*** Page excerpt Section Begins ***

Quality PE reads were mapped to UCSC hg19 human genome assembly using bowtie2 under default parameters (maximum insert size defined as 800 bp). The unmapped PE reads were then used to map against bacterial, viral and fungal databases separately with bowtie2 under multiple hit output option (parameters: --end-to-end --no-mixed --no-discordant –k 2). The option “-k 2” defines the maximum number of hits as 2 (species) per PE read [29]. Since there exists a high degree of similarity among microbial sequences, we chose only PE reads that hit concordantly to a unique microbial species for contig assembly.

Contig assembly and alignment for microbial species identification

Contigs were assembled with SOAPdenovo using Kmer 63 and then used to BLAST (BLASTN) against the same microbial databases with the following criteria: i) sequence identity ≥ 95%; ii) contig length ≥ 250 bp; and iii) contig aligned ratio (aligned length/contig length) = 100% (i.e., full range aligned). Strains belonging to the same genus/species were merged and number of contigs and total contig length were summed up accordingly.

Normalization

Normalization is essential for intra- and inter-library comparison of microbial cfDNA level. It is calculated based on the number of reads, instead of the number of contigs associated with each microbial species. Notice that, the numbers of reads per contig may vary, and only the total read count, which correlates the total number of cfDNA fragments in plasma, is able to reflect the level of cfDNA fragments in plasma.

Thus, the numbers of sequence reads associated with all contigs that aligned to each species were summed up and normalized on “per-million quality reads” basis. This approach would not only reflect the relative levels of microbial cfDNA fragments in the original sample, but also allow us to weigh the relative significance among microbial cfDNA across all libraries.

Statistical analysis

To compare the amount of microbial cfDNA in plasma between cancer patients and normal females, the average value of titer in MCRPM for each microbial species was calculated separately for normal females and diseased patients. Then, the averages for all bacteria were compared across these two groups using the non-parametric Mann-Whitney-Wilcoxon test.

*** Page excerpt Section Ends ***

• **Exercise tasks**:
- 1) According to the methods excerpt, why is normalization based on the number of reads rather than the number of contigs for each microbial species?
- 2) Reproduce the part of the methods excerpt between "Normalization is essential" and "fragments in plasma.", inclusive.

*** Extracted material Section Begins ***

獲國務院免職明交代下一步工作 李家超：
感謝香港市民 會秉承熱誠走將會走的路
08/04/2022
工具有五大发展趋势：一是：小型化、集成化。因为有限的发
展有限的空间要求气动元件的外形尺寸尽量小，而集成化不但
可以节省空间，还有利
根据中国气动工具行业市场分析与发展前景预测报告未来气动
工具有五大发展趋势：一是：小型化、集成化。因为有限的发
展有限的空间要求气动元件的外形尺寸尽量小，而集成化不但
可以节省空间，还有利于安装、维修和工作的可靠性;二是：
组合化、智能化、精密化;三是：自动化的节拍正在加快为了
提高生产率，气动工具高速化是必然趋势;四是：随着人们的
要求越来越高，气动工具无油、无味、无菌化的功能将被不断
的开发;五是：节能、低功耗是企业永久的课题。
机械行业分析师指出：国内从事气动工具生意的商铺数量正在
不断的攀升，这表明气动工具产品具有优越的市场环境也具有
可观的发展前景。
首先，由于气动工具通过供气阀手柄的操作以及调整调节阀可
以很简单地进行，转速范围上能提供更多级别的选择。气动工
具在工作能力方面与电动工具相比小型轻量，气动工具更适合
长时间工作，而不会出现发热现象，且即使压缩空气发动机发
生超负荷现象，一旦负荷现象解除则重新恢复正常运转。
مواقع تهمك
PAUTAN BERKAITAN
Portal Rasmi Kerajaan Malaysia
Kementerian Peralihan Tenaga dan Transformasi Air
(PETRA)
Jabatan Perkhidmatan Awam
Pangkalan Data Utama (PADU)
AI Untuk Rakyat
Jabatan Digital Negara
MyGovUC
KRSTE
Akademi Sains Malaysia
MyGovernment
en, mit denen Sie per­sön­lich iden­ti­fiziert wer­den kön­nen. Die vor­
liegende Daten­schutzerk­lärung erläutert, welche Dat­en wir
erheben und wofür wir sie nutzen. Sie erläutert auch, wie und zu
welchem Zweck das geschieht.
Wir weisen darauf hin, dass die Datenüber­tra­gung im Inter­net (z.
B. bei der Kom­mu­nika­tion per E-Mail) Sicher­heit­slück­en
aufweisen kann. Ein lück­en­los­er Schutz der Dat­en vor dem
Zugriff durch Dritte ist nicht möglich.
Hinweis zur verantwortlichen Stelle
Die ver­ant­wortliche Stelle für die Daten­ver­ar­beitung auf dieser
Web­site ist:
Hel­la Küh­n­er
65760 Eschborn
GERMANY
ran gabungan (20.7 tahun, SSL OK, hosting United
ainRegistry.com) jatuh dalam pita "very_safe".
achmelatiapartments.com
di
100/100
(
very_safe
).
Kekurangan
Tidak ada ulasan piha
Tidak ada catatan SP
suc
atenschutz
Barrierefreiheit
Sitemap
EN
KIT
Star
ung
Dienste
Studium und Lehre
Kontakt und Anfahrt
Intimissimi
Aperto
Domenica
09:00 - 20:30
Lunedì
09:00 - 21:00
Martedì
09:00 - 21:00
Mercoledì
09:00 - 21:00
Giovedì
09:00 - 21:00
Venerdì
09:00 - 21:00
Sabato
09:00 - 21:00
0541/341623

*** Extracted material Section Ends ***

• **Response list**:
- 1) The number of reads per contig can vary. Only the total read count, which correlates with the total number of cfDNA fragments in plasma, can reflect the level of those fragments in plasma.

- 2)
Normalization is essential for intra- and inter-library comparison of microbial cfDNA level. It is calculated based on the number of reads, instead of the number of contigs associated with each microbial species. Notice that, the numbers of reads per contig may vary, and only the total read count, which correlates the total number of cfDNA fragments in plasma, is able to reflect the level of cfDNA fragments in plasma.